Listings of boxed layout items:

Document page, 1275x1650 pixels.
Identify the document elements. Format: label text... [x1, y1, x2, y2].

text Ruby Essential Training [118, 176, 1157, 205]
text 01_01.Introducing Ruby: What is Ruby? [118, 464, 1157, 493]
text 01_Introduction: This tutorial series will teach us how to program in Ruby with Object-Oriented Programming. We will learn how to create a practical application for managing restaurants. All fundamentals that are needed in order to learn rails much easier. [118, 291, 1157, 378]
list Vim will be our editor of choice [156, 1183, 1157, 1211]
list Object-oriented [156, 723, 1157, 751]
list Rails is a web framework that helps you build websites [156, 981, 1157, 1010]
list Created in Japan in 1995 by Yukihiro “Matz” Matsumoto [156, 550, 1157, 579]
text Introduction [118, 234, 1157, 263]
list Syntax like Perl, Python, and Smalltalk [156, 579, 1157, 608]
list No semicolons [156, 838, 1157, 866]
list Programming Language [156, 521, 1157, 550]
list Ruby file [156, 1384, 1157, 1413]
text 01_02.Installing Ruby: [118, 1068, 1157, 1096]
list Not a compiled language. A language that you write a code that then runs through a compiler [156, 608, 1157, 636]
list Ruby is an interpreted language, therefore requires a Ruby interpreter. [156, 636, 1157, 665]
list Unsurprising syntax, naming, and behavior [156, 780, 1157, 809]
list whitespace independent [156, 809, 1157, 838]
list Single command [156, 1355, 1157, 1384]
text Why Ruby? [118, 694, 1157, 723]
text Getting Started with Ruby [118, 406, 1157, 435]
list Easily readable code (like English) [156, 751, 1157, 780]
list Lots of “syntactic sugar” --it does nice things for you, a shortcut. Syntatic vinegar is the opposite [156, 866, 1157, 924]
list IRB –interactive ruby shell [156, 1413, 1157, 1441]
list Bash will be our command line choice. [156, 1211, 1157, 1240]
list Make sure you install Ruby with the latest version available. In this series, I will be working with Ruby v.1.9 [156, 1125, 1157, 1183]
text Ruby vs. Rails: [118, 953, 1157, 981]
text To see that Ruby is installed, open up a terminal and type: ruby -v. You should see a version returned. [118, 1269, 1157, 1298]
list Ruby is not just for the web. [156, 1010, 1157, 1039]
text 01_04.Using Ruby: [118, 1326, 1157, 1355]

[Task to carry out] Edit the rows above so that every "Vim" becomes "Emacs", and leave everything else unchanged.

[Output]
Document page, 1275x1650 pixels.
Identify the document elements. Format: label text... [x1, y1, x2, y2].

text Ruby Essential Training [118, 176, 1157, 205]
text 01_01.Introducing Ruby: What is Ruby? [118, 464, 1157, 493]
text 01_Introduction: This tutorial series will teach us how to program in Ruby with Object-Oriented Programming. We will learn how to create a practical application for managing restaurants. All fundamentals that are needed in order to learn rails much easier. [118, 291, 1157, 378]
list Emacs will be our editor of choice [156, 1183, 1157, 1211]
list Object-oriented [156, 723, 1157, 751]
list Rails is a web framework that helps you build websites [156, 981, 1157, 1010]
list Created in Japan in 1995 by Yukihiro “Matz” Matsumoto [156, 550, 1157, 579]
text Introduction [118, 234, 1157, 263]
list Syntax like Perl, Python, and Smalltalk [156, 579, 1157, 608]
list No semicolons [156, 838, 1157, 866]
list Programming Language [156, 521, 1157, 550]
list Ruby file [156, 1384, 1157, 1413]
text 01_02.Installing Ruby: [118, 1068, 1157, 1096]
list Not a compiled language. A language that you write a code that then runs through a compiler [156, 608, 1157, 636]
list Ruby is an interpreted language, therefore requires a Ruby interpreter. [156, 636, 1157, 665]
list Unsurprising syntax, naming, and behavior [156, 780, 1157, 809]
list whitespace independent [156, 809, 1157, 838]
list Single command [156, 1355, 1157, 1384]
text Why Ruby? [118, 694, 1157, 723]
text Getting Started with Ruby [118, 406, 1157, 435]
list Easily readable code (like English) [156, 751, 1157, 780]
list Lots of “syntactic sugar” --it does nice things for you, a shortcut. Syntatic vinegar is the opposite [156, 866, 1157, 924]
list IRB –interactive ruby shell [156, 1413, 1157, 1441]
list Bash will be our command line choice. [156, 1211, 1157, 1240]
list Make sure you install Ruby with the latest version available. In this series, I will be working with Ruby v.1.9 [156, 1125, 1157, 1183]
text Ruby vs. Rails: [118, 953, 1157, 981]
text To see that Ruby is installed, open up a terminal and type: ruby -v. You should see a version returned. [118, 1269, 1157, 1298]
list Ruby is not just for the web. [156, 1010, 1157, 1039]
text 01_04.Using Ruby: [118, 1326, 1157, 1355]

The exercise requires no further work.